病室を出る際、狛ヶ峰は浩太郎にこう言った。
「浩太郎くん、私も来場所、優勝を目指して頑張ります。なので浩太郎くんも、治療を頑張って下さい。来年の誕生日も来るよ」
突然のサプライズだっただけに、結局浩太郎は圧倒されっ放しで、狛ヶ峰とろくに会話を交わすことも出来なかったが、まさか天下の横綱が自分のために誕生日パーティーに顔を見せてくれるなど、思ってもみなかっただけに、それもやむを得ないことだっただろう。
単に贔屓の力士だというだけでは、一小学生のためにわざわざ病室を見舞う狛ヶ峰でもなかったが、浩介が病床の息子をなんとかして励まし、喜ばせたい一念で宮園部屋宛てに手紙を送り、今回のサプライズが実現したものだった。
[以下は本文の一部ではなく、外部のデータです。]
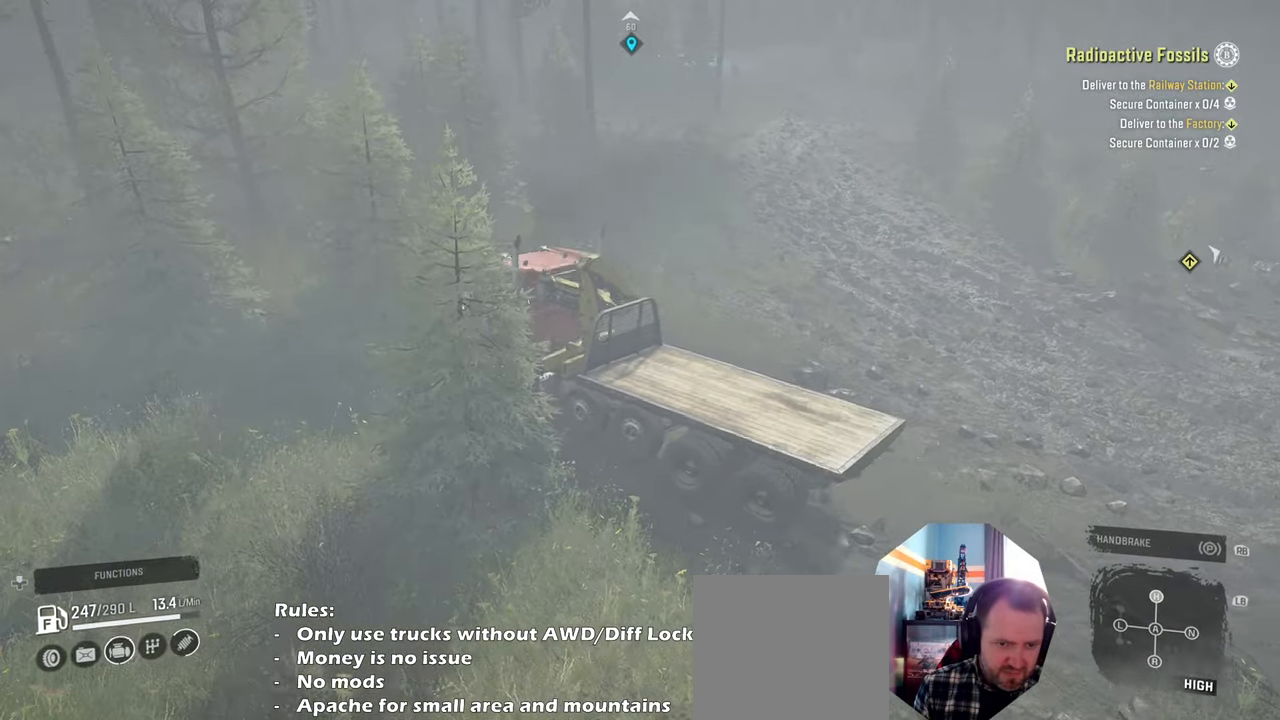
{"buttons": ["R2"], "left_stick": "up-right", "right_stick": "right", "events": [[233, "right_stick", "center"], [466, "right_stick", "right"]]}
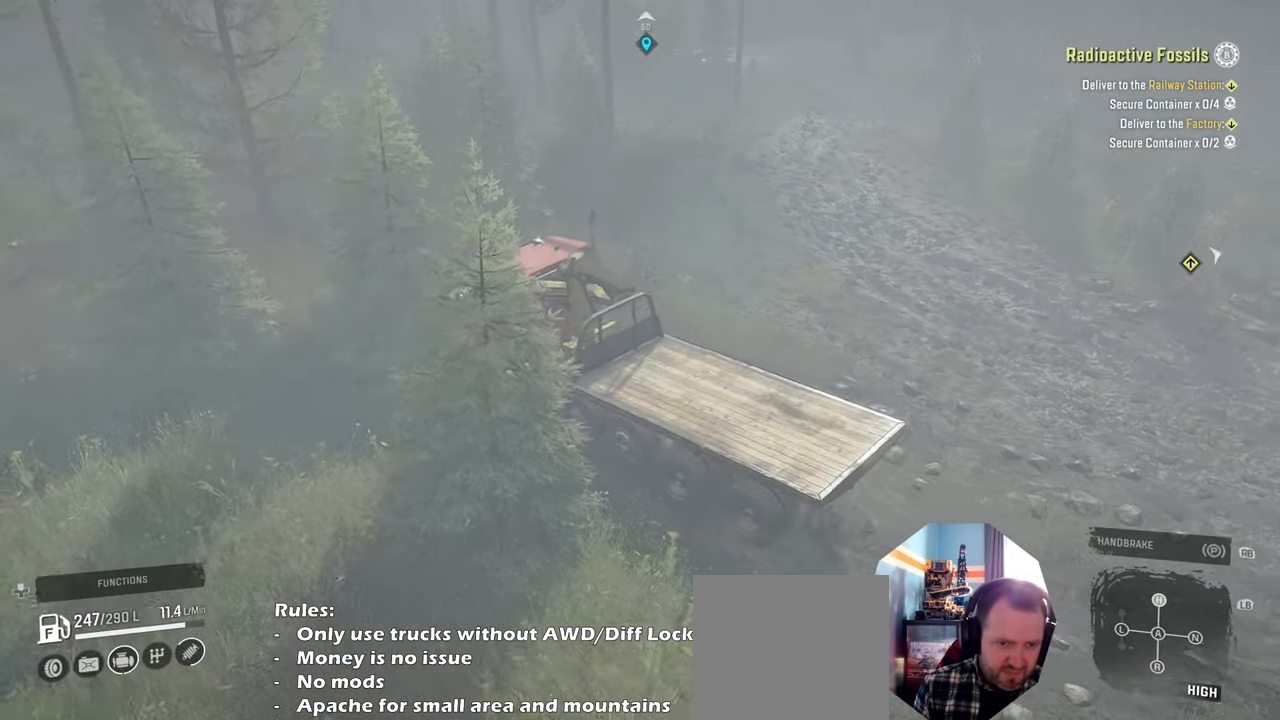
{"buttons": ["R2"], "left_stick": "up-right", "right_stick": "up-right", "events": [[133, "right_stick", "down"], [333, "right_stick", "center"], [400, "right_stick", "up-right"]]}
宮園親方から協会に申請がなされ、協会側は「月刊角力」の記者、カメラマンを帯同することを条件にこれを許可したという経緯である。
多分に協会の広報的な意味合いの強いサプライズではあったが、浩太郎にはそんな大人の事情は関係がなかった。ただ、あのテレビの中でしか見たことのないヒーロー、狛ヶ峰が、自分のために病室まで来てくれてお見舞いをしてくれたというだけで十分な意味があった。